Experts continue to work on how to ensure maximum safety in storing toxic industrial waste that is harmful not only to the environment but also to humans.
Recently, experts from the university located in Madison, Wisconsin in the United States of America proposed their new project to solve this problem.
A group of researchers have developed a new material based on sodium bentonite (a type of clay) that will help ensure a high level of safety for storing toxic industrial waste. Sodium bentonite has previously proven its effectiveness in various environmental and ecological projects, but in its pure form, this type of clay is completely unsuitable for burying industrial waste that is highly acidic (for example, red mud, which is formed after processing aluminum).

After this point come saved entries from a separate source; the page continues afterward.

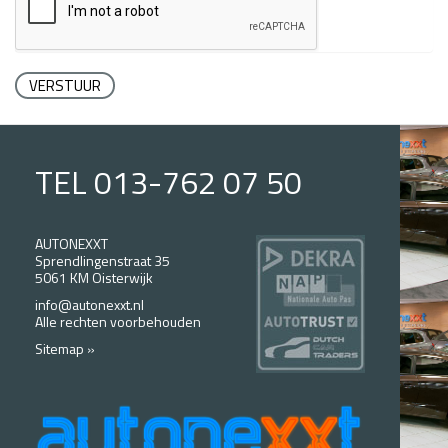
VERSTUUR
TEL 013-762 07 50
AUTONEXXT
Sprendlingenstraat 35
5061 KM Oisterwijk
info@autonexxt.nl
Alle rechten voorbehouden
Sitemap »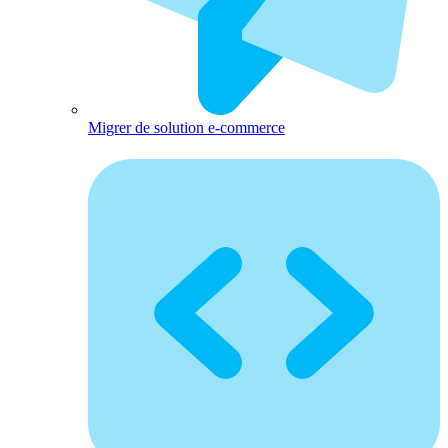
Migrer de solution e-commerce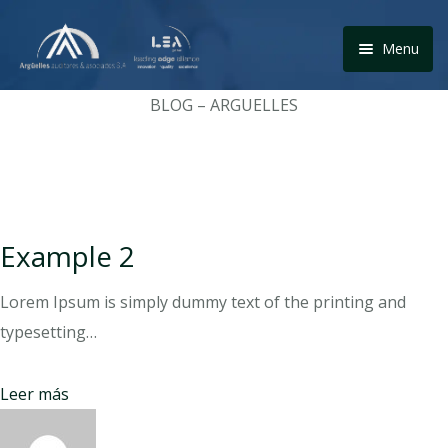
Menu
Home
BLOG – ARGUELLES
Propuesta de valor
Servicios
Nuestro equipo
Example 2
Aliados
Lorem Ipsum is simply dummy text of the printing and
typesetting…
Webinars
Blog
Leer más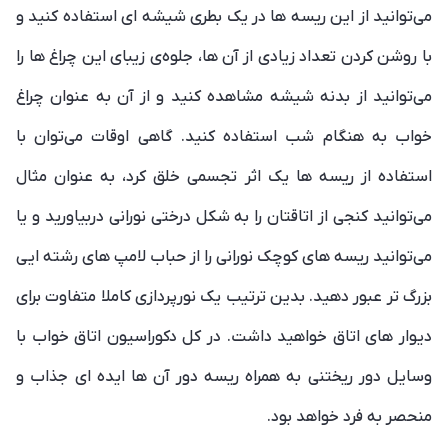
می‌توانید از این ریسه ها در یک بطری شیشه ای استفاده کنید و
با روشن کردن تعداد زیادی از آن ها، جلوه‌ی زیبای این چراغ ها را
می‌توانید از بدنه شیشه مشاهده کنید و از آن به عنوان چراغ
خواب به هنگام شب استفاده کنید. گاهی اوقات می‌توان با
استفاده از ریسه‌ ها یک اثر تجسمی خلق کرد، به عنوان مثال
می‌توانید کنجی از اتاقتان را به شکل درختی نورانی دربیاورید و یا
می‌توانید ریسه‌ های کوچک نورانی را از حباب لامپ‌ های رشته‌ ایی
بزرگ تر عبور دهید. بدین ترتیب یک نورپردازی کاملا متفاوت برای
دیوار های اتاق خواهید داشت. در کل دکوراسیون اتاق خواب با
وسایل دور ریختنی به همراه ریسه دور آن ها ایده ای جذاب و
منحصر به فرد خواهد بود.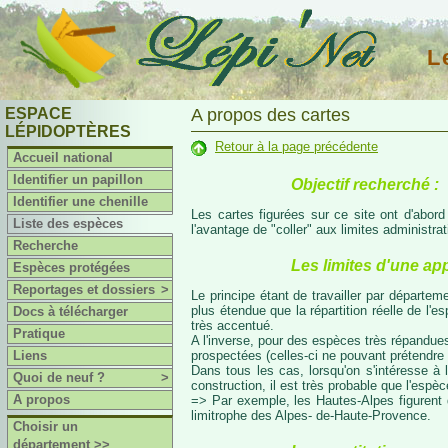
L
ESPACE
A propos des cartes
LÉPIDOPTÈRES
Retour à la page précédente
Accueil national
Identifier un papillon
Objectif recherché :
Identifier une chenille
Les cartes figurées sur ce site ont d'abor
Liste des espèces
l'avantage de "coller" aux limites administr
Recherche
Les limites d'une ap
Espèces protégées
Reportages et dossiers
>
Le principe étant de travailler par départeme
plus étendue que la répartition réelle de l'
Docs à télécharger
très accentué.
Pratique
A l'inverse, pour des espèces très répandues
prospectées (celles-ci ne pouvant prétendre 
Liens
Dans tous les cas, lorsqu'on s'intéresse à l
Quoi de neuf ?
>
construction, il est très probable que l'espè
A propos
=> Par exemple, les Hautes-Alpes figurent da
limitrophe des Alpes- de-Haute-Provence.
Choisir un
département >>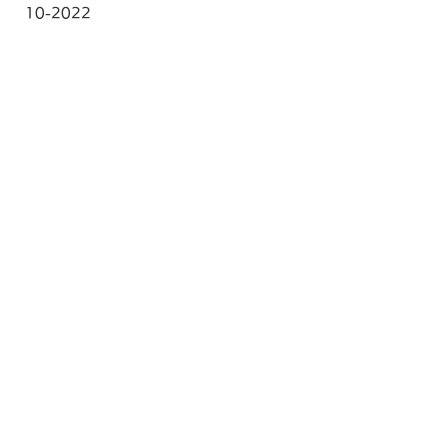
10-2022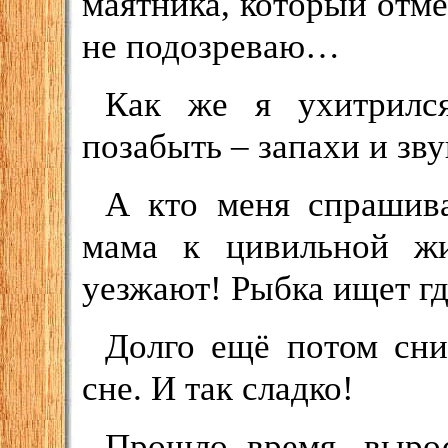
маятника, который отме
не подозреваю…
Как же я ухитрился
позабыть – запахи и зву
А кто меня спрашива
мама к цивильной жиз
уезжают! Рыбка ищет где
Долго ещё потом сни
сне. И так сладко!
Прошло время, вырос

Over the course of five years, a group of researchers conducted experiments in which polymers were incorporated into sodium bentonite in various ways to increase the clay's resistance to acidic conditions. After many unsuccessful attempts, the specialists finally managed to develop a new material that can withstand acidity levels of up to 14 pH, depending on the amount of components in the environment.
The new material is called Resistex GCL and researchers have begun producing it together with CETCO. Currently, experts are testing an improved type of material called Continuum GCL.
In addition, there is already a buyer for the new material – the world's largest aluminum producer, Alcoa. The manufacturer is using the new material in the construction of one of its storage facilities for aluminum production waste.